Like what the title says. Bought a new Tivo Bolt+ and time for this one to go. $100 bucks plus shipping.


----------



## pfiagra (Oct 13, 2014)

R1elvis said:


> Like what the title says. Bought a new Tivo Bolt+ and time for this one to go. $100 bucks plus shipping.


Did you get the new Bolt+ as part of the recent upgrade offer?


----------



## Mikeguy (Jul 28, 2005)

Does the lifetime service still function, or has the box been deactivated?


----------



## krkaufman (Nov 25, 2003)

pfiagra said:


> Did you get the new Bolt+ as part of the recent upgrade offer?


Yeah, here's hoping that BOLT+ is within the hardware/service return window.

See this post in your other sales thread for more info.


----------



## R1elvis (May 16, 2014)

Mikeguy said:


> Does the lifetime service still function, or has the box been deactivated?

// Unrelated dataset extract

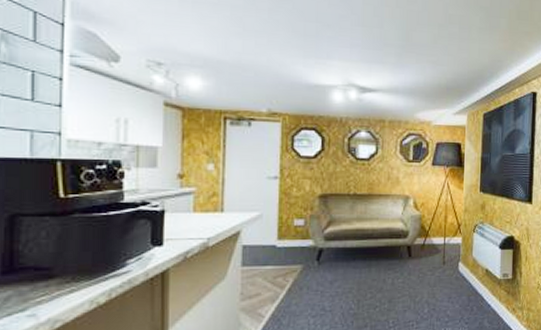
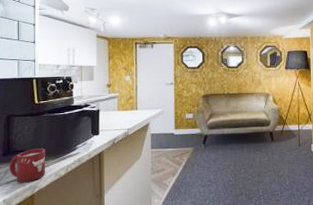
cup: none [11,264,76,315] -> present [9,148,46,183]

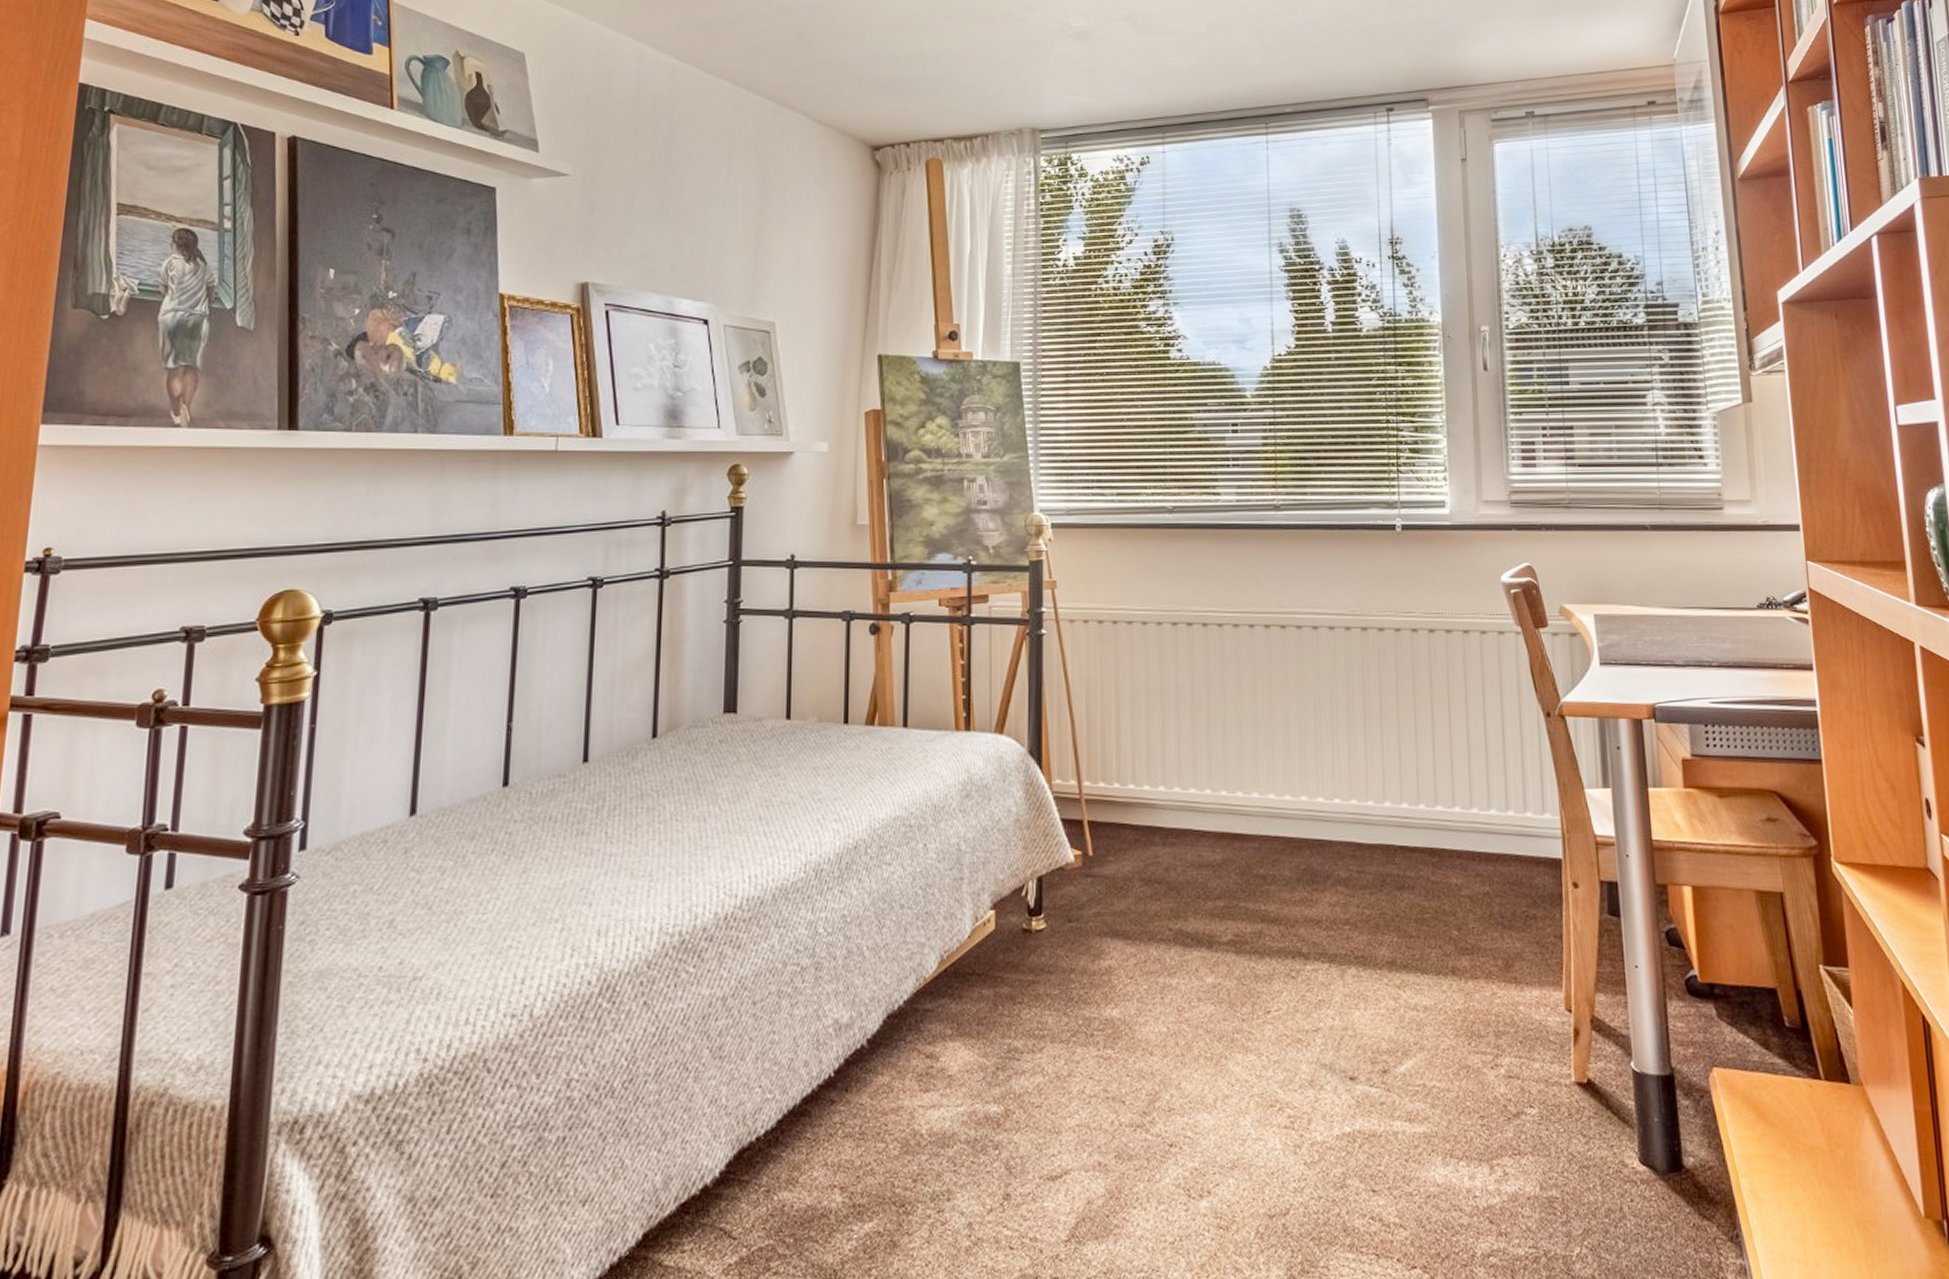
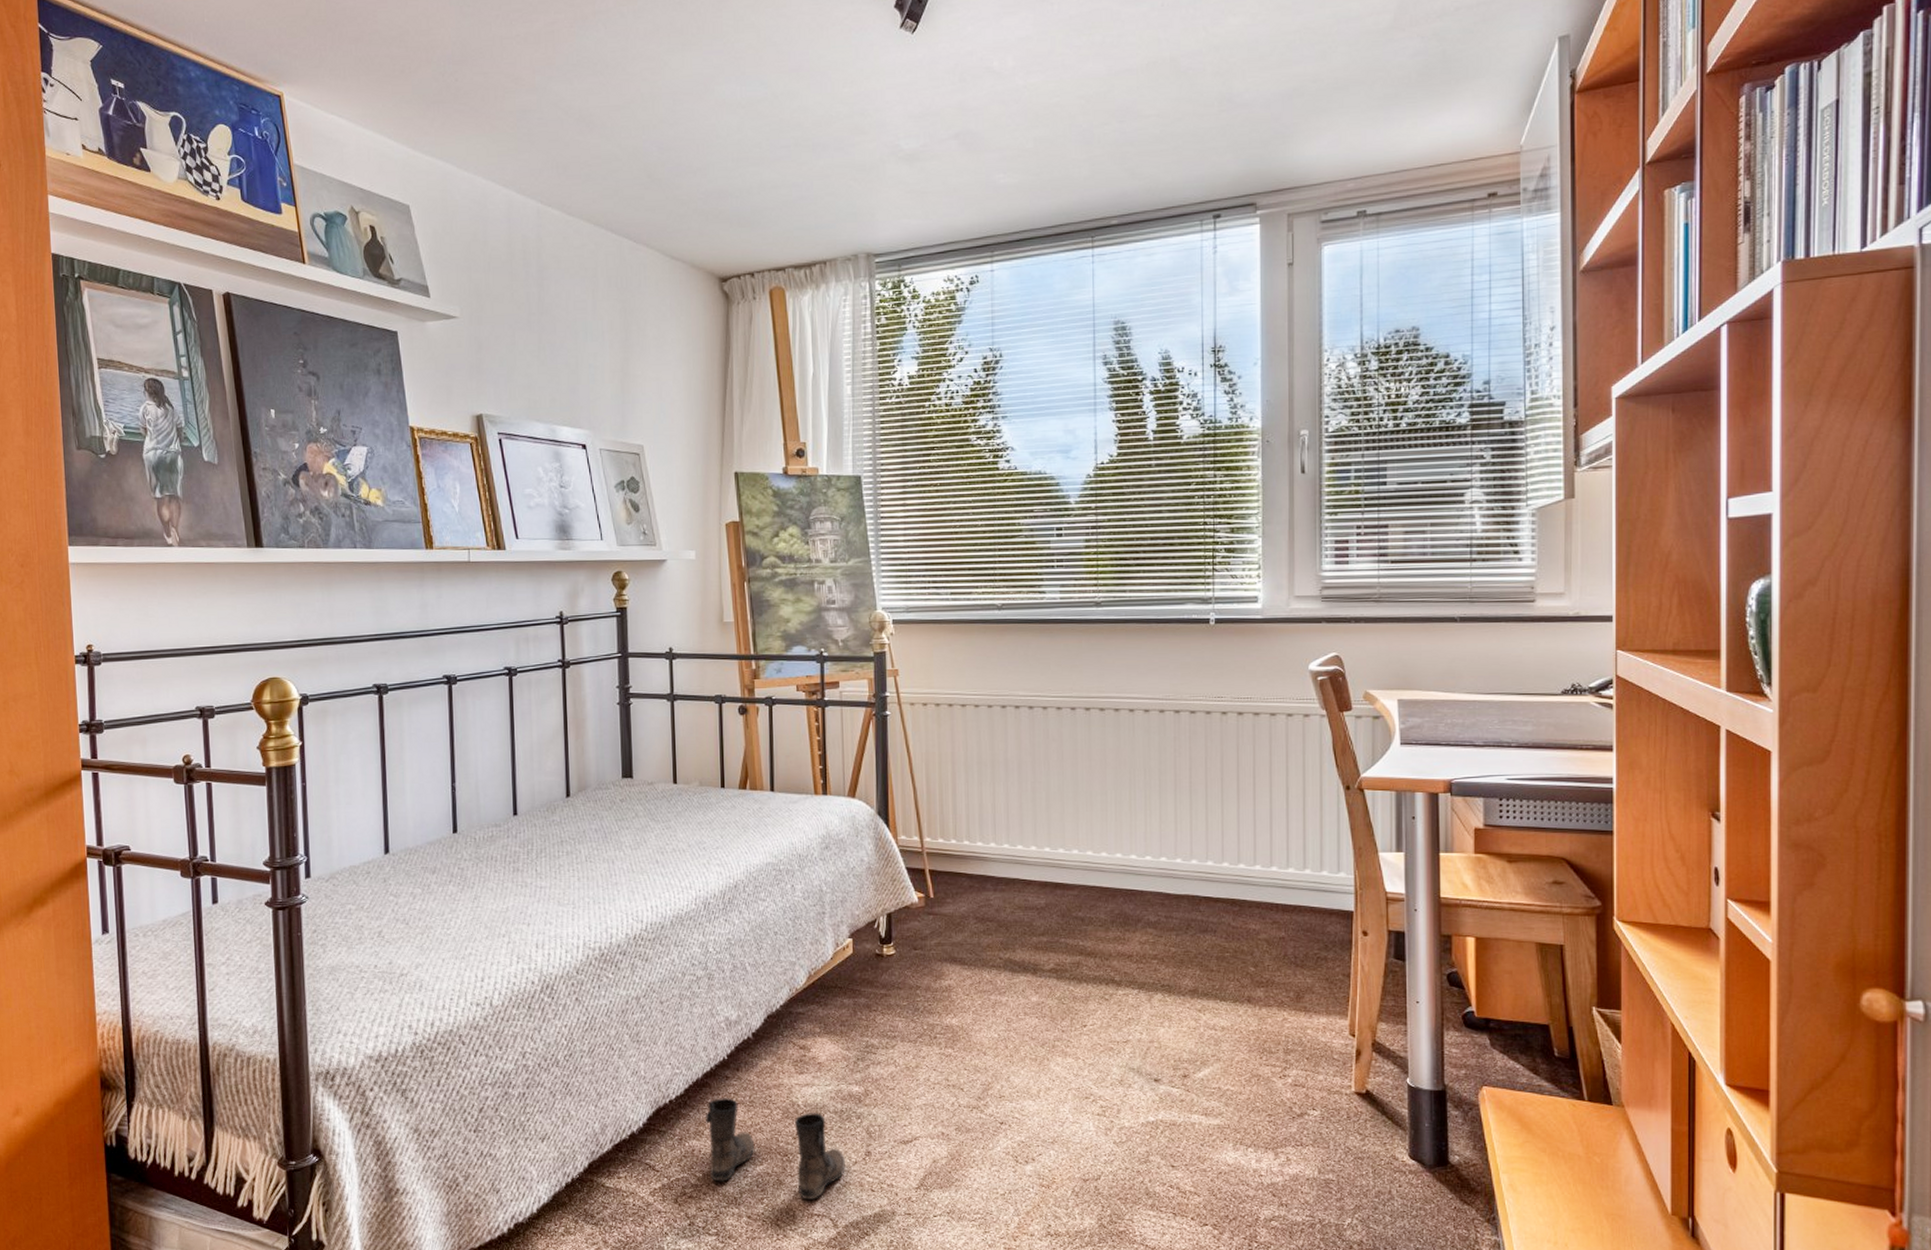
boots: none [802,1129,978,1267] -> present [706,1098,845,1199]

Just unplugged the box. Nothing has been deactivated.


----------



## R1elvis (May 16, 2014)

pfiagra said:


> Did you get the new Bolt+ as part of the recent upgrade offer?


no. I just bit the bullet and paid full retail.


----------



## caupton50 (Apr 18, 2017)

R1elvis said:


> Like what the title says. Bought a new Tivo Bolt+ and time for this one to go. $100 bucks plus shipping.


How much is shipping to 38002?


----------



## caupton50 (Apr 18, 2017)

pfiagra said:


> Did you get the new Bolt+ as part of the recent upgrade offer?


Also I have Comcast basic sd tv. With the tivo box will I get HD when I replace the x1 infinity box with your TIVO?


----------



## R1elvis (May 16, 2014)

caupton50 said:


> How much is shipping to 38002?


ball park $20 bucks.


----------



## R1elvis (May 16, 2014)

caupton50 said:


> Also I have Comcast basic sd tv. With the tivo box will I get HD when I replace the x1 infinity box with your TIVO?


My S2 is not HD sorry. I just upgraded to a TIVO HD unit.


----------